The greatest resource of any organization is its people. I recruited a young, energetic and intelligent staff; a group of people who were interested in doing their part to bring peace to their country. And though they could profit from formation and guidance, their dynamism and energy strengthened our efforts to work with the poor. And unlike the majority of the populace, they were freer of the prejudices that have haunted their homeland.

For four years, the biggest decision each day was whether or not to call each person to the office. Every morning we communicated with one another via walkie talkie – the phone lines were almost always down. Usually we discussed the fighting in each individual’s neighborhood and whether it was relatively safe to leave the security of a stairwell or a bunker. I was responsible for the safety and lives of each staff member. Yet in those four years of fighting, we only missed two working days. In a nation that saw schools, businesses and basic social services disrupted 50 percent of the time, our staff’s desire to work was amazing and their accomplishments, astounding.

Now, thank God, the civil war is over. This is the recovery period. The staff is busy assessing the needs of a population dreadfully affected by the war. The reconstruction of a nation seems insurmountable, but our staff is eager.

In 1990 Msgr. Robert L. Stern, president of the Pontifical Mission, asked me to take on more regional responsibility. I was appointed special assistant to the president and chief operating officer.
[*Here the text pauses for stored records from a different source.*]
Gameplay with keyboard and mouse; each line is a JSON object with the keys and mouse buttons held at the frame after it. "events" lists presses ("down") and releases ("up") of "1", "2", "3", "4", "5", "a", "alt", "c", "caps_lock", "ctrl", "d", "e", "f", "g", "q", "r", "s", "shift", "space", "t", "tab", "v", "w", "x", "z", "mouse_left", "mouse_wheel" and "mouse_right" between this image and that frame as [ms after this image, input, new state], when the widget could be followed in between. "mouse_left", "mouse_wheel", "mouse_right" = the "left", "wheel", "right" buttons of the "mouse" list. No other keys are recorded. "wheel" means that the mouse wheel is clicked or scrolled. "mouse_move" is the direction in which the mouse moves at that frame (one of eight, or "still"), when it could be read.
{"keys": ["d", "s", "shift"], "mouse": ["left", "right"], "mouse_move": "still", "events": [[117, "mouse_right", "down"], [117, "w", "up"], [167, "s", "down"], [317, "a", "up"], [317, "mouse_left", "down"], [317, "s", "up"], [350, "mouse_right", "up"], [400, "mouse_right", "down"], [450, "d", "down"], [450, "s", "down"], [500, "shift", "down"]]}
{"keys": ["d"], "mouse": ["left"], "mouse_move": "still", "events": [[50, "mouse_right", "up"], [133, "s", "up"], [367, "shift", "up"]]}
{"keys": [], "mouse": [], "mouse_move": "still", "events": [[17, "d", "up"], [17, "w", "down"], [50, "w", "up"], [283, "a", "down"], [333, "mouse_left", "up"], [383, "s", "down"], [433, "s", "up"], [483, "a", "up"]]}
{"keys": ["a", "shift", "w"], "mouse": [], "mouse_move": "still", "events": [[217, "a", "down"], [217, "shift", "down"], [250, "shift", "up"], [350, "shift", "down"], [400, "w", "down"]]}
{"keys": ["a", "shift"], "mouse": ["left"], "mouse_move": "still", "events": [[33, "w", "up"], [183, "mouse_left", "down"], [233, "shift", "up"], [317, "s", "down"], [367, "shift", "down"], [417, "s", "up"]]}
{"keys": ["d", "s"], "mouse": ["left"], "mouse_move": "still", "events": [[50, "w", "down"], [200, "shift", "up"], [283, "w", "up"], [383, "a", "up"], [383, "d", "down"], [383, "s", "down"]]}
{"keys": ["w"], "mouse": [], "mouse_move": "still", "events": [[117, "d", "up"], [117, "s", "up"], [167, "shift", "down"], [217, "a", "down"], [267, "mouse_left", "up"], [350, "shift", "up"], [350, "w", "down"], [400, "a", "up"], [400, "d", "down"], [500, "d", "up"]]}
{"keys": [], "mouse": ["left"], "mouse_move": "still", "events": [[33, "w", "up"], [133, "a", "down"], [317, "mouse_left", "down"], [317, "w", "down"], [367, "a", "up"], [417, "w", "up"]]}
In just three years and after an unbelievable amount of travel, I have seen the Pontifical Mission’s endeavors increase dramatically. The Beirut office has now extended its system of services into Syria; the Jerusalem office has links in Cyprus, and recently the Amman office began to extend its efforts in Iraq. In the past seven years, we have doubled our staff projects and programs have increased tenfold.

Things change rapidly in the Middle East, but the needs are always great. People and the work of the people can never become stale; one must constantly evaluate, reassess and redirect. New personnel and new insights are healthy if an organization is to survive and survive well. No one is indispensable.

With this in mind I have decided to take a sabbatical; to set aside a year for contemplation in a cloistered convent, to perfect my French and improve my Arabic, and to learn an Old World craft. I thrive on creativity. And at the end of this period, I hope I will listen to the same power that brought me safe thus far.